* Provided records:
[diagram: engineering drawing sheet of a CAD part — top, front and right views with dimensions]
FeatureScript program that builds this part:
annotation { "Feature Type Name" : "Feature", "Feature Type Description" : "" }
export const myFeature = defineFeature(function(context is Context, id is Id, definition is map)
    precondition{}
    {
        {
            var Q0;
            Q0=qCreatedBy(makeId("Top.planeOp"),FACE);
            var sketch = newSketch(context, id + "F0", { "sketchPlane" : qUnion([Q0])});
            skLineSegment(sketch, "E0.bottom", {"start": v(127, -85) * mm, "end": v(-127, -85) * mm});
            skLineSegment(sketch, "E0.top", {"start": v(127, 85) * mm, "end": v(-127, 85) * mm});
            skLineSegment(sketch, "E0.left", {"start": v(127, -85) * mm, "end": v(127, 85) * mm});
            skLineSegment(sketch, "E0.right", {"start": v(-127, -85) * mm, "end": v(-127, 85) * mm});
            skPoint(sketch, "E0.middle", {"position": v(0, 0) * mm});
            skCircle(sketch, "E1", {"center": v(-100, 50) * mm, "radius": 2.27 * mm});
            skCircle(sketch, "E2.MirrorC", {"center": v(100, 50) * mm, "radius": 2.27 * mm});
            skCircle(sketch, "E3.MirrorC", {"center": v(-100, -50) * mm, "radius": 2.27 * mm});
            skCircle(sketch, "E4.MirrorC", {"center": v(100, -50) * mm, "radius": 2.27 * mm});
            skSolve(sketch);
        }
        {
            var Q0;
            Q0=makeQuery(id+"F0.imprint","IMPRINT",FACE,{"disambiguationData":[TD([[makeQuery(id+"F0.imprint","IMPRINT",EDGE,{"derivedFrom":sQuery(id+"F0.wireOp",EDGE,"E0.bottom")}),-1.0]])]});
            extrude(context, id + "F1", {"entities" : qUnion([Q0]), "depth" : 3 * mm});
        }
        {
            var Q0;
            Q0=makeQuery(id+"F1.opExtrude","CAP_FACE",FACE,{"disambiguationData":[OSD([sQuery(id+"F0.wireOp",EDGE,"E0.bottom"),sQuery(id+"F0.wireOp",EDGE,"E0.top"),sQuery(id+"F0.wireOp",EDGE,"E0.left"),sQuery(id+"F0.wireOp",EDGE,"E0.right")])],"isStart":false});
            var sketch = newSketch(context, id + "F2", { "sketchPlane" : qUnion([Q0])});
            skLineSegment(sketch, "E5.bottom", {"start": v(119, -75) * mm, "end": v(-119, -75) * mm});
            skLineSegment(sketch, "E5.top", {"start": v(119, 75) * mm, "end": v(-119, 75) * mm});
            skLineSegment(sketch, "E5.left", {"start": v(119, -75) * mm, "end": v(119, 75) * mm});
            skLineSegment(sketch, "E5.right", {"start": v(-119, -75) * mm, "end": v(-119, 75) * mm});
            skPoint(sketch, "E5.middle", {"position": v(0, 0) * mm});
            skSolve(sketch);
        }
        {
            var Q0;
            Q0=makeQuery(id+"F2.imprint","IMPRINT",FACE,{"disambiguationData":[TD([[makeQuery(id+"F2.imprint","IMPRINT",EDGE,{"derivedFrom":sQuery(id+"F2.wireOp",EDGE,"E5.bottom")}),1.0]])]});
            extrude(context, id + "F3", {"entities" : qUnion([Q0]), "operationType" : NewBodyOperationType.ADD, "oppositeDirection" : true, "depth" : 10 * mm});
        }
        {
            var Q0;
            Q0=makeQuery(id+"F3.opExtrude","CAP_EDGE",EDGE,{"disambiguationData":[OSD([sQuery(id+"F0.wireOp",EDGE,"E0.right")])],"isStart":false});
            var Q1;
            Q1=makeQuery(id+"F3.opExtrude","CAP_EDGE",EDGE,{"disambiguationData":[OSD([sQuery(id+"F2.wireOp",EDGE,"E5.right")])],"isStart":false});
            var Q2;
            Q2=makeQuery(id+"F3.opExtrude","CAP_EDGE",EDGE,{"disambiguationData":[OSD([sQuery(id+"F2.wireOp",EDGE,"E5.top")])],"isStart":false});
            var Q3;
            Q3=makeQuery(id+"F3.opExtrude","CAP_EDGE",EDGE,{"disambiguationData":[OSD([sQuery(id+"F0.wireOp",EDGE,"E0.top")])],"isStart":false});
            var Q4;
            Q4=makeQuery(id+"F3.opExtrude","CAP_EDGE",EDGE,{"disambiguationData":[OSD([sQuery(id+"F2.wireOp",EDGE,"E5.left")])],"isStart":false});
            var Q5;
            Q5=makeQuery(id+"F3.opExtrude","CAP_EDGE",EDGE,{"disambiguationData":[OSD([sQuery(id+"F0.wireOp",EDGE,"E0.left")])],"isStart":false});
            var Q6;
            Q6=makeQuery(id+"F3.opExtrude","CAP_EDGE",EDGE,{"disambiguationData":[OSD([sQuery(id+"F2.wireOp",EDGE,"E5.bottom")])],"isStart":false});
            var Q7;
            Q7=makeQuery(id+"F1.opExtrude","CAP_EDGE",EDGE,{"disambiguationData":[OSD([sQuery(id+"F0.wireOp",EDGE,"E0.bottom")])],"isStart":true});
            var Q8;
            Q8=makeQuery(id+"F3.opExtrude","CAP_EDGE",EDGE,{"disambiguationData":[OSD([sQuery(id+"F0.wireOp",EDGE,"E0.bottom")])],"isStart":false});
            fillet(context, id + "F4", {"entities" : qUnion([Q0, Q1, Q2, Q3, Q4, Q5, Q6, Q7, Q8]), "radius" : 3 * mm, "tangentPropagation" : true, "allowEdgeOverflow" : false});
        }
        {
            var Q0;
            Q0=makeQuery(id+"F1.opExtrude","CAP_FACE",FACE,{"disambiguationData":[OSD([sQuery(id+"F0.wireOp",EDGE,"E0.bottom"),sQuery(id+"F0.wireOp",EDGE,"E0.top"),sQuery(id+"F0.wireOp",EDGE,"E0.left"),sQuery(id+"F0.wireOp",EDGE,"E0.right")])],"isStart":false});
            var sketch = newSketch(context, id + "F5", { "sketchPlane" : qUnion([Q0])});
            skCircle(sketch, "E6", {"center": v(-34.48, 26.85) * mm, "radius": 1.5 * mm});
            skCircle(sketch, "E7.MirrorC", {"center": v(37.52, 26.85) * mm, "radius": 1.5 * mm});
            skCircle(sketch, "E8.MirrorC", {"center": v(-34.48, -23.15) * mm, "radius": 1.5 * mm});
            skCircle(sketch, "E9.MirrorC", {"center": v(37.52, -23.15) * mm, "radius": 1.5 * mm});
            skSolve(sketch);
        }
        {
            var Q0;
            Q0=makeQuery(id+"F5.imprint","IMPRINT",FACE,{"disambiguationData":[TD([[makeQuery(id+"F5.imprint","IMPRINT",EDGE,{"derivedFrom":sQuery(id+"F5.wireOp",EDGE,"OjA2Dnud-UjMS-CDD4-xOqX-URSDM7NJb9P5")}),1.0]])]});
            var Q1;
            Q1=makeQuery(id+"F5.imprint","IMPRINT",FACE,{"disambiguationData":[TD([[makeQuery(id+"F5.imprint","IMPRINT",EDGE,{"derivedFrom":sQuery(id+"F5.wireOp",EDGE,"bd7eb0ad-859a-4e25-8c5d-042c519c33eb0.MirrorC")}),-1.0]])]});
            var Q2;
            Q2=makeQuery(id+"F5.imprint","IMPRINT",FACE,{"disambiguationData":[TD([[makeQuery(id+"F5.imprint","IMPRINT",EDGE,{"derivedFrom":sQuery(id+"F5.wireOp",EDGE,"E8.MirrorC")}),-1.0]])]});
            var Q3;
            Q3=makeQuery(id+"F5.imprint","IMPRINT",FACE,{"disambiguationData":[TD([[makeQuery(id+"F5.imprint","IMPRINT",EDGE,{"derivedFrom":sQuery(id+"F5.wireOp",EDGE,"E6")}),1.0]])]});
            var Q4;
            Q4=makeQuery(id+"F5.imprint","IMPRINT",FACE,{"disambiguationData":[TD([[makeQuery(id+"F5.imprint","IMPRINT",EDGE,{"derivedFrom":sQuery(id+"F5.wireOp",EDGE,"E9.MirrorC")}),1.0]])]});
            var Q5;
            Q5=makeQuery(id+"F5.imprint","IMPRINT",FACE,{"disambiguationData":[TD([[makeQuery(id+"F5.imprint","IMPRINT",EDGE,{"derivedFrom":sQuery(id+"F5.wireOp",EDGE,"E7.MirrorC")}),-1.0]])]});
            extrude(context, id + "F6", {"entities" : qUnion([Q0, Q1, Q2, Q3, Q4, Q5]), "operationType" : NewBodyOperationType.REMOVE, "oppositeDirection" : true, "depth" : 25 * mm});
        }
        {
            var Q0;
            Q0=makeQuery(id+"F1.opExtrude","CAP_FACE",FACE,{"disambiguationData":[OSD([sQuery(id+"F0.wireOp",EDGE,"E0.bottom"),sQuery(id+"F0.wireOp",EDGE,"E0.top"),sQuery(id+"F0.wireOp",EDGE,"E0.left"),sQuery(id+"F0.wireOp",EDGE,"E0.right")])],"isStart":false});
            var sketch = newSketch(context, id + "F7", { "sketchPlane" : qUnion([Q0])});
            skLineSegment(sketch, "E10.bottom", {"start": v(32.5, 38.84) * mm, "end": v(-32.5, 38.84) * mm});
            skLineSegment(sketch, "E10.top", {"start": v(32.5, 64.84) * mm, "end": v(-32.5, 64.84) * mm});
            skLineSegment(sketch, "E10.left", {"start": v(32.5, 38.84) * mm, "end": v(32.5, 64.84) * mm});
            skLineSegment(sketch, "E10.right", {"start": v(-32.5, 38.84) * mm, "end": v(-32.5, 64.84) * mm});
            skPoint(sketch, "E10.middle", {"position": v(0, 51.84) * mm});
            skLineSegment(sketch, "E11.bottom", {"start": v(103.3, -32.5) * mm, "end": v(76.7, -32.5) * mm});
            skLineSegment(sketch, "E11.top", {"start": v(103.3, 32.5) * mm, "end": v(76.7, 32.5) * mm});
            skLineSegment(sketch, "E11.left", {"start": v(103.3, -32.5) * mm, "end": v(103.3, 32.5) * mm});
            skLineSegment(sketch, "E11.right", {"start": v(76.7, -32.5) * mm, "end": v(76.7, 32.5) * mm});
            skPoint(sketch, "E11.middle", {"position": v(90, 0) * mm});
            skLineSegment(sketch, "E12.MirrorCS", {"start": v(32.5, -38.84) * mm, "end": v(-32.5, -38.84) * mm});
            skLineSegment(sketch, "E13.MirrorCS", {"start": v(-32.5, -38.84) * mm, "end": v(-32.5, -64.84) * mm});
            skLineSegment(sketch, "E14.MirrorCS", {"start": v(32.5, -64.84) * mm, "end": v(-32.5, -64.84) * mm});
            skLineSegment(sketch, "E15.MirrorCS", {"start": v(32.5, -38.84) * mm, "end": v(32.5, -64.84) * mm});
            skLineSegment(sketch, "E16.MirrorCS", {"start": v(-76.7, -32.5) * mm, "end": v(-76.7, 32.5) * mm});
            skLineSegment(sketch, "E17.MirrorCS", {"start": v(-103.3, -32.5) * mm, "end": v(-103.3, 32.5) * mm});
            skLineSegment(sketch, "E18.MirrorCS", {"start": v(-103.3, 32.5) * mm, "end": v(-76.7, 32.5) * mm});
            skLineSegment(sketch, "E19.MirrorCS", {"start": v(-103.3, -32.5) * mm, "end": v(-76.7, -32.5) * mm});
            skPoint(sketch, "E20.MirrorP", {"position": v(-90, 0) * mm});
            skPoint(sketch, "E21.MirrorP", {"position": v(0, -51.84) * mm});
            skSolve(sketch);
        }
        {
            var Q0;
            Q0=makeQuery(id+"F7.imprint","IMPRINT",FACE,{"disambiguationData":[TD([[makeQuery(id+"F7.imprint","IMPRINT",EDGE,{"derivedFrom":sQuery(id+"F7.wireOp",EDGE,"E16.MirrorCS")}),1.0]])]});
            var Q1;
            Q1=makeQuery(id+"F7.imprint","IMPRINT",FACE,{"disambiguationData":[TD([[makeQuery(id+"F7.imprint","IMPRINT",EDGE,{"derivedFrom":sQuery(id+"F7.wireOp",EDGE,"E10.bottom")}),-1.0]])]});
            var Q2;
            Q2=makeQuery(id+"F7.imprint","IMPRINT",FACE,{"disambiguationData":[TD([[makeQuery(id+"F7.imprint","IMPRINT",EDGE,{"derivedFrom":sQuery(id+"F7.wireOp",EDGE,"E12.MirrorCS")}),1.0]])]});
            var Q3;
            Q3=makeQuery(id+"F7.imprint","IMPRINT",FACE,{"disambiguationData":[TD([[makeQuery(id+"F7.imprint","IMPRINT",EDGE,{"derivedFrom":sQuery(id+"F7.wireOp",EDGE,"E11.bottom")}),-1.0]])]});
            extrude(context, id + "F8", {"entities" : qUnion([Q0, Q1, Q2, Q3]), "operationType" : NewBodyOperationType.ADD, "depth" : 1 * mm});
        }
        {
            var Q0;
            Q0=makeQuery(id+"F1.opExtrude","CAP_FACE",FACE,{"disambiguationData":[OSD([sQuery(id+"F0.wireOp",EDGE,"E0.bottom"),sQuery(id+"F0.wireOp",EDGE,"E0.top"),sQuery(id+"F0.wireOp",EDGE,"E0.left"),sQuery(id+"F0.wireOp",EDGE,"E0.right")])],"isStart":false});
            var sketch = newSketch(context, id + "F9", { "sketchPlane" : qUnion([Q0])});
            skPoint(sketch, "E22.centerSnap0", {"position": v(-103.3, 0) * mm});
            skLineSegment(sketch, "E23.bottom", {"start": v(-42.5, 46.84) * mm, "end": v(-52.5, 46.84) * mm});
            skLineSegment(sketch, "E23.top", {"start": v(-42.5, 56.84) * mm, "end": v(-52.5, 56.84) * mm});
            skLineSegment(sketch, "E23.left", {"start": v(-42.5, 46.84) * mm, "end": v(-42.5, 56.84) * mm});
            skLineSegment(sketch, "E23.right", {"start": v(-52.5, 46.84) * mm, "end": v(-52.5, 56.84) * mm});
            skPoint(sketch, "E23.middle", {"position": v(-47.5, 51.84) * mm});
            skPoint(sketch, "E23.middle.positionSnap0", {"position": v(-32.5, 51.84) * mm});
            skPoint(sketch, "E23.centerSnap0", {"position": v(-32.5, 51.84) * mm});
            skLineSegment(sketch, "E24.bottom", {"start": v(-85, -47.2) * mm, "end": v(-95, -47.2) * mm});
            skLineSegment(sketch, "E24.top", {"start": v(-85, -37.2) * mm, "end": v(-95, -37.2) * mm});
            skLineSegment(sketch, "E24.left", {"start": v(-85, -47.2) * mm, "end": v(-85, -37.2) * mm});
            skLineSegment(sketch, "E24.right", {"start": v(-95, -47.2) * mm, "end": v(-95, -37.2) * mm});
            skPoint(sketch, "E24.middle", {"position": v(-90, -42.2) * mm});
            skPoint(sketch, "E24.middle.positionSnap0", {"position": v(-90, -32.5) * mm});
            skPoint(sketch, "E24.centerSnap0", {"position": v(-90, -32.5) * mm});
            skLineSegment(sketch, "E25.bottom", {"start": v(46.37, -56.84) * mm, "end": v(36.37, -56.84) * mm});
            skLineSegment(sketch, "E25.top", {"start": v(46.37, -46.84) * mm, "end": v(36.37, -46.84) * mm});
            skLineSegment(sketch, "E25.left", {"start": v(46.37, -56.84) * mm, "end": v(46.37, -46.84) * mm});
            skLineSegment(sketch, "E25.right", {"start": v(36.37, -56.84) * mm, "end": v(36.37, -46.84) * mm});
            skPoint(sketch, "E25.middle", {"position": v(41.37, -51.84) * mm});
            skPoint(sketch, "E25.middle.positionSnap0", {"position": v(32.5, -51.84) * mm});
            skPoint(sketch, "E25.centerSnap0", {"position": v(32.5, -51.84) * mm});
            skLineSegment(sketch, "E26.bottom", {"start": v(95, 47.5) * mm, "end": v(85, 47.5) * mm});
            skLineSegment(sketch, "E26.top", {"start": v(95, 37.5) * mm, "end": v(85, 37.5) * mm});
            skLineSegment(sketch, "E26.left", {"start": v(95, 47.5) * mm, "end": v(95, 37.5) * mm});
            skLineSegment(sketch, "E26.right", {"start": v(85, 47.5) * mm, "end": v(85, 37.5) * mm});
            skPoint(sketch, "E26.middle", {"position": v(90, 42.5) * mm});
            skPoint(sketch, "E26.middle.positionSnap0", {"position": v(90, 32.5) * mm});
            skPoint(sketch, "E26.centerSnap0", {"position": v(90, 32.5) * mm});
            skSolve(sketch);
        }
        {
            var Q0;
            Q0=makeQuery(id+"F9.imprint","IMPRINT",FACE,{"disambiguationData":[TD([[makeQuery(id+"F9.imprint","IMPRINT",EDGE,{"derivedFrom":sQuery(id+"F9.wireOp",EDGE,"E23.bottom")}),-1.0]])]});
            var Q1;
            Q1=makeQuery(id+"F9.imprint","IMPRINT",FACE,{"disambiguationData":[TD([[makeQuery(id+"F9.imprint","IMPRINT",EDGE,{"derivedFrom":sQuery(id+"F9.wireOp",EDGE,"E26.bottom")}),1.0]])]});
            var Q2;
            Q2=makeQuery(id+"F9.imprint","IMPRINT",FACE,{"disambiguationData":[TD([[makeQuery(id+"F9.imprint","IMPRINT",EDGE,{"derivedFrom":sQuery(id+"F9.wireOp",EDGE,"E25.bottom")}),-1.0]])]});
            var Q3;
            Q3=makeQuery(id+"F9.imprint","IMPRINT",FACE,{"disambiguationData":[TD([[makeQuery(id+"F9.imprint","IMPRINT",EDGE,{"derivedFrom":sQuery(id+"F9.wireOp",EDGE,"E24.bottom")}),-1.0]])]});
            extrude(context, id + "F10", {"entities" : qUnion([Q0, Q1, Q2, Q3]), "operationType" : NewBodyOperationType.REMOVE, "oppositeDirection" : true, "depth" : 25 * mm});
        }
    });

...

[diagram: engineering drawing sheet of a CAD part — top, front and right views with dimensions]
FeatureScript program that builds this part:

* Task: Count the lines in the entries above that contain the string "newSketch". Give only the number.

* Written response: 5